Segment Start: Excerpted records
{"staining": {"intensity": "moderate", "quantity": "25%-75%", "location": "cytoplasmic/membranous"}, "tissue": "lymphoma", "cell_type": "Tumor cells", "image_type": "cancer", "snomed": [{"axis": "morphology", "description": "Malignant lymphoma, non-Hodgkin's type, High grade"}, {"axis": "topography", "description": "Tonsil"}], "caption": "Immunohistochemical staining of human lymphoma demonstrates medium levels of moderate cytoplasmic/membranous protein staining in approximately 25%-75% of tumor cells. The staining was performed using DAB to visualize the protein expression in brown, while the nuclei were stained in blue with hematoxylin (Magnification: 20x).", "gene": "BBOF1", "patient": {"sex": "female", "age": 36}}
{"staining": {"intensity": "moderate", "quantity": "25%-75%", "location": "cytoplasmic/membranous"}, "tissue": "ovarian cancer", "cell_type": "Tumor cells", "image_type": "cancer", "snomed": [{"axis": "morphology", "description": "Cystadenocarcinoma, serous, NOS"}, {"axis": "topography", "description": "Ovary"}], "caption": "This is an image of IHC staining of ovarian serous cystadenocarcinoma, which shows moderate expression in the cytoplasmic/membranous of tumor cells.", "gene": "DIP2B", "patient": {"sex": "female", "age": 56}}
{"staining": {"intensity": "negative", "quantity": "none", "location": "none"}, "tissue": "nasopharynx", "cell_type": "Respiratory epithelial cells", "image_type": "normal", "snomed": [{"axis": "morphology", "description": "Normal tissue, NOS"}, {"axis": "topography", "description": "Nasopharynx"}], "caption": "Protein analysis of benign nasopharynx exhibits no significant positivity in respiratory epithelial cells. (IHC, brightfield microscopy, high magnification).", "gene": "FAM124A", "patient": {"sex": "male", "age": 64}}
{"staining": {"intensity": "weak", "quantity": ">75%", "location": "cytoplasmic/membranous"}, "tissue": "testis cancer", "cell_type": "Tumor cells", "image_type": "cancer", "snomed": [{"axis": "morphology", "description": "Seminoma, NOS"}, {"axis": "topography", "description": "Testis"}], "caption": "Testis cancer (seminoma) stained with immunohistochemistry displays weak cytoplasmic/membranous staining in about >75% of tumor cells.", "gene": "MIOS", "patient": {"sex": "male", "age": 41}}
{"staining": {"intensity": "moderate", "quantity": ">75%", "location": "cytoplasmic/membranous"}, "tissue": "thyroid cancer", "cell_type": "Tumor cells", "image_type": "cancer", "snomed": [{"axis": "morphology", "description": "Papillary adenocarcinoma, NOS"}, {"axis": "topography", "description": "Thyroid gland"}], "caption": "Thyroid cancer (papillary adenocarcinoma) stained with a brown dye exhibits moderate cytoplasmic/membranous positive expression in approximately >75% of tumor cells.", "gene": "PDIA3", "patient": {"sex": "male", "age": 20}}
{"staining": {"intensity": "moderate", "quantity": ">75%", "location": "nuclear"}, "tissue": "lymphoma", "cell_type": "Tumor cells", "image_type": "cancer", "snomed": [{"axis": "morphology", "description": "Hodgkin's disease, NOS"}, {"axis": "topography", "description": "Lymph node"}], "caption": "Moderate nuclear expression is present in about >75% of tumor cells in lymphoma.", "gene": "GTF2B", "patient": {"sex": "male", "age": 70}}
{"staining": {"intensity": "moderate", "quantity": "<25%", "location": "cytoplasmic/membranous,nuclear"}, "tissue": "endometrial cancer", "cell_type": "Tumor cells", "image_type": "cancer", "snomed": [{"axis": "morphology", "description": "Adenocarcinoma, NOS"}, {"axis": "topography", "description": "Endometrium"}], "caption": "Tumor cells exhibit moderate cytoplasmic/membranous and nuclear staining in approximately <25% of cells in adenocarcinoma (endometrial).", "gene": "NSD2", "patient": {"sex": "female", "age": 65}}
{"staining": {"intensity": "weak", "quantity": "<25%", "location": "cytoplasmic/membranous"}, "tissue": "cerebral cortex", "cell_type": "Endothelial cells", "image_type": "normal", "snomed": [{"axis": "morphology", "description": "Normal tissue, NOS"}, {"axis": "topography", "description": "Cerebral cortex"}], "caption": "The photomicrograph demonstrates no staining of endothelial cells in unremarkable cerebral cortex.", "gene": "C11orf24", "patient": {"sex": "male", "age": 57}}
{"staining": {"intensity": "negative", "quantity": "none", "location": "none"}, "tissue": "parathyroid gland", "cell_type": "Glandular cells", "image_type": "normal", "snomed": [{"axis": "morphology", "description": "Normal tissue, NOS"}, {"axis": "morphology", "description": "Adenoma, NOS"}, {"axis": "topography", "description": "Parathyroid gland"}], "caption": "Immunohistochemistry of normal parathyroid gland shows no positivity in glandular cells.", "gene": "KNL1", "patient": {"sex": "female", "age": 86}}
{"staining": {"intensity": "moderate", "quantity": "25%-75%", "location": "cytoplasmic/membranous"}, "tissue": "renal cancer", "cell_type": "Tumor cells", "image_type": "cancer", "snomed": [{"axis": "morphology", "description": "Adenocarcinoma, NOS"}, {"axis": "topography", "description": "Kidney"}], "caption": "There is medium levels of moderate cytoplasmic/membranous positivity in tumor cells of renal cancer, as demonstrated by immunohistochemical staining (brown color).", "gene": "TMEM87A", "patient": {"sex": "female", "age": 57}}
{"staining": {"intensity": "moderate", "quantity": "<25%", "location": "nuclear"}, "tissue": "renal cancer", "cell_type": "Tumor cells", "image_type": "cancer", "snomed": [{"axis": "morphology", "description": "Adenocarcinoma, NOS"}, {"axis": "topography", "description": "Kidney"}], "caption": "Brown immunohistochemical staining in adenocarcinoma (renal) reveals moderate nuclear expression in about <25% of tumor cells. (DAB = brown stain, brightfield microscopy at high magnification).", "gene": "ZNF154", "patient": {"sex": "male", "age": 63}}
Segment End: Excerpted records
*Your instructions*
Give back all the material, with each line exactly as it stands.

*Answer space*
{"staining": {"intensity": "moderate", "quantity": "25%-75%", "location": "cytoplasmic/membranous"}, "tissue": "lymphoma", "cell_type": "Tumor cells", "image_type": "cancer", "snomed": [{"axis": "morphology", "description": "Malignant lymphoma, non-Hodgkin's type, High grade"}, {"axis": "topography", "description": "Tonsil"}], "caption": "Immunohistochemical staining of human lymphoma demonstrates medium levels of moderate cytoplasmic/membranous protein staining in approximately 25%-75% of tumor cells. The staining was performed using DAB to visualize the protein expression in brown, while the nuclei were stained in blue with hematoxylin (Magnification: 20x).", "gene": "BBOF1", "patient": {"sex": "female", "age": 36}}
{"staining": {"intensity": "moderate", "quantity": "25%-75%", "location": "cytoplasmic/membranous"}, "tissue": "ovarian cancer", "cell_type": "Tumor cells", "image_type": "cancer", "snomed": [{"axis": "morphology", "description": "Cystadenocarcinoma, serous, NOS"}, {"axis": "topography", "description": "Ovary"}], "caption": "This is an image of IHC staining of ovarian serous cystadenocarcinoma, which shows moderate expression in the cytoplasmic/membranous of tumor cells.", "gene": "DIP2B", "patient": {"sex": "female", "age": 56}}
{"staining": {"intensity": "negative", "quantity": "none", "location": "none"}, "tissue": "nasopharynx", "cell_type": "Respiratory epithelial cells", "image_type": "normal", "snomed": [{"axis": "morphology", "description": "Normal tissue, NOS"}, {"axis": "topography", "description": "Nasopharynx"}], "caption": "Protein analysis of benign nasopharynx exhibits no significant positivity in respiratory epithelial cells. (IHC, brightfield microscopy, high magnification).", "gene": "FAM124A", "patient": {"sex": "male", "age": 64}}
{"staining": {"intensity": "weak", "quantity": ">75%", "location": "cytoplasmic/membranous"}, "tissue": "testis cancer", "cell_type": "Tumor cells", "image_type": "cancer", "snomed": [{"axis": "morphology", "description": "Seminoma, NOS"}, {"axis": "topography", "description": "Testis"}], "caption": "Testis cancer (seminoma) stained with immunohistochemistry displays weak cytoplasmic/membranous staining in about >75% of tumor cells.", "gene": "MIOS", "patient": {"sex": "male", "age": 41}}
{"staining": {"intensity": "moderate", "quantity": ">75%", "location": "cytoplasmic/membranous"}, "tissue": "thyroid cancer", "cell_type": "Tumor cells", "image_type": "cancer", "snomed": [{"axis": "morphology", "description": "Papillary adenocarcinoma, NOS"}, {"axis": "topography", "description": "Thyroid gland"}], "caption": "Thyroid cancer (papillary adenocarcinoma) stained with a brown dye exhibits moderate cytoplasmic/membranous positive expression in approximately >75% of tumor cells.", "gene": "PDIA3", "patient": {"sex": "male", "age": 20}}
{"staining": {"intensity": "moderate", "quantity": ">75%", "location": "nuclear"}, "tissue": "lymphoma", "cell_type": "Tumor cells", "image_type": "cancer", "snomed": [{"axis": "morphology", "description": "Hodgkin's disease, NOS"}, {"axis": "topography", "description": "Lymph node"}], "caption": "Moderate nuclear expression is present in about >75% of tumor cells in lymphoma.", "gene": "GTF2B", "patient": {"sex": "male", "age": 70}}
{"staining": {"intensity": "moderate", "quantity": "<25%", "location": "cytoplasmic/membranous,nuclear"}, "tissue": "endometrial cancer", "cell_type": "Tumor cells", "image_type": "cancer", "snomed": [{"axis": "morphology", "description": "Adenocarcinoma, NOS"}, {"axis": "topography", "description": "Endometrium"}], "caption": "Tumor cells exhibit moderate cytoplasmic/membranous and nuclear staining in approximately <25% of cells in adenocarcinoma (endometrial).", "gene": "NSD2", "patient": {"sex": "female", "age": 65}}
{"staining": {"intensity": "weak", "quantity": "<25%", "location": "cytoplasmic/membranous"}, "tissue": "cerebral cortex", "cell_type": "Endothelial cells", "image_type": "normal", "snomed": [{"axis": "morphology", "description": "Normal tissue, NOS"}, {"axis": "topography", "description": "Cerebral cortex"}], "caption": "The photomicrograph demonstrates no staining of endothelial cells in unremarkable cerebral cortex.", "gene": "C11orf24", "patient": {"sex": "male", "age": 57}}
{"staining": {"intensity": "negative", "quantity": "none", "location": "none"}, "tissue": "parathyroid gland", "cell_type": "Glandular cells", "image_type": "normal", "snomed": [{"axis": "morphology", "description": "Normal tissue, NOS"}, {"axis": "morphology", "description": "Adenoma, NOS"}, {"axis": "topography", "description": "Parathyroid gland"}], "caption": "Immunohistochemistry of normal parathyroid gland shows no positivity in glandular cells.", "gene": "KNL1", "patient": {"sex": "female", "age": 86}}
{"staining": {"intensity": "moderate", "quantity": "25%-75%", "location": "cytoplasmic/membranous"}, "tissue": "renal cancer", "cell_type": "Tumor cells", "image_type": "cancer", "snomed": [{"axis": "morphology", "description": "Adenocarcinoma, NOS"}, {"axis": "topography", "description": "Kidney"}], "caption": "There is medium levels of moderate cytoplasmic/membranous positivity in tumor cells of renal cancer, as demonstrated by immunohistochemical staining (brown color).", "gene": "TMEM87A", "patient": {"sex": "female", "age": 57}}
{"staining": {"intensity": "moderate", "quantity": "<25%", "location": "nuclear"}, "tissue": "renal cancer", "cell_type": "Tumor cells", "image_type": "cancer", "snomed": [{"axis": "morphology", "description": "Adenocarcinoma, NOS"}, {"axis": "topography", "description": "Kidney"}], "caption": "Brown immunohistochemical staining in adenocarcinoma (renal) reveals moderate nuclear expression in about <25% of tumor cells. (DAB = brown stain, brightfield microscopy at high magnification).", "gene": "ZNF154", "patient": {"sex": "male", "age": 63}}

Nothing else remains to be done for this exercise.